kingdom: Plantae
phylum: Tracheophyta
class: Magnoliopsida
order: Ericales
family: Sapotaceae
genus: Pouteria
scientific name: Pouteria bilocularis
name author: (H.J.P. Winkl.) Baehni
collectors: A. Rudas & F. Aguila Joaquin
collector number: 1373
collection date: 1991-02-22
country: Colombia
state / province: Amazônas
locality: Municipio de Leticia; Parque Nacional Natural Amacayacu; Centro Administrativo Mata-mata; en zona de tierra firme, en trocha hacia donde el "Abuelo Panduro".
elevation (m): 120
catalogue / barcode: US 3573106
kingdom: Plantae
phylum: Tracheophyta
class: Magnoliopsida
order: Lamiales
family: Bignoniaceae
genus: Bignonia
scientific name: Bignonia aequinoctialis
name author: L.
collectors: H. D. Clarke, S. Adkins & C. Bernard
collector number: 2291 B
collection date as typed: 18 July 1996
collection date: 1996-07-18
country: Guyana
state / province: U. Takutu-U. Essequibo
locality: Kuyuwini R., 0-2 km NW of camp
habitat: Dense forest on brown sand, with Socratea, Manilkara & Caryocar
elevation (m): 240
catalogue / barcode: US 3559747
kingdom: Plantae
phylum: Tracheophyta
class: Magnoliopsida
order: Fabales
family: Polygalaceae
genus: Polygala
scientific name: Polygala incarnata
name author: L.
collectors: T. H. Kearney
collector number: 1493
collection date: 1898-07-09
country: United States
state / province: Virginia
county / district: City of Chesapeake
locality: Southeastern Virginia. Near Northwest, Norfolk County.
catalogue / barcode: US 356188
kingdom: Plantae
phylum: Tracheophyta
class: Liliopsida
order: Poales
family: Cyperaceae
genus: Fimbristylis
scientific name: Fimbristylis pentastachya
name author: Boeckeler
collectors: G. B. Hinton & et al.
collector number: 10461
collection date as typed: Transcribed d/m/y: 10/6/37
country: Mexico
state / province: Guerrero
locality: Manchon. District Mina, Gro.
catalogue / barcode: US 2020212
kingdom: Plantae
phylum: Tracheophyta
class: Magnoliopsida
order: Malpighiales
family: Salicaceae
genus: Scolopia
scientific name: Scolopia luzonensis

******

* WHAT NEEDS TO BE DONE *
Copy out all of the rows above, line by line, without changing a single character.

* REPLY TO THE TASK *
kingdom: Plantae
phylum: Tracheophyta
class: Magnoliopsida
order: Ericales
family: Sapotaceae
genus: Pouteria
scientific name: Pouteria bilocularis
name author: (H.J.P. Winkl.) Baehni
collectors: A. Rudas & F. Aguila Joaquin
collector number: 1373
collection date: 1991-02-22
country: Colombia
state / province: Amazônas
locality: Municipio de Leticia; Parque Nacional Natural Amacayacu; Centro Administrativo Mata-mata; en zona de tierra firme, en trocha hacia donde el "Abuelo Panduro".
elevation (m): 120
catalogue / barcode: US 3573106
kingdom: Plantae
phylum: Tracheophyta
class: Magnoliopsida
order: Lamiales
family: Bignoniaceae
genus: Bignonia
scientific name: Bignonia aequinoctialis
name author: L.
collectors: H. D. Clarke, S. Adkins & C. Bernard
collector number: 2291 B
collection date as typed: 18 July 1996
collection date: 1996-07-18
country: Guyana
state / province: U. Takutu-U. Essequibo
locality: Kuyuwini R., 0-2 km NW of camp
habitat: Dense forest on brown sand, with Socratea, Manilkara & Caryocar
elevation (m): 240
catalogue / barcode: US 3559747
kingdom: Plantae
phylum: Tracheophyta
class: Magnoliopsida
order: Fabales
family: Polygalaceae
genus: Polygala
scientific name: Polygala incarnata
name author: L.
collectors: T. H. Kearney
collector number: 1493
collection date: 1898-07-09
country: United States
state / province: Virginia
county / district: City of Chesapeake
locality: Southeastern Virginia. Near Northwest, Norfolk County.
catalogue / barcode: US 356188
kingdom: Plantae
phylum: Tracheophyta
class: Liliopsida
order: Poales
family: Cyperaceae
genus: Fimbristylis
scientific name: Fimbristylis pentastachya
name author: Boeckeler
collectors: G. B. Hinton & et al.
collector number: 10461
collection date as typed: Transcribed d/m/y: 10/6/37
country: Mexico
state / province: Guerrero
locality: Manchon. District Mina, Gro.
catalogue / barcode: US 2020212
kingdom: Plantae
phylum: Tracheophyta
class: Magnoliopsida
order: Malpighiales
family: Salicaceae
genus: Scolopia
scientific name: Scolopia luzonensis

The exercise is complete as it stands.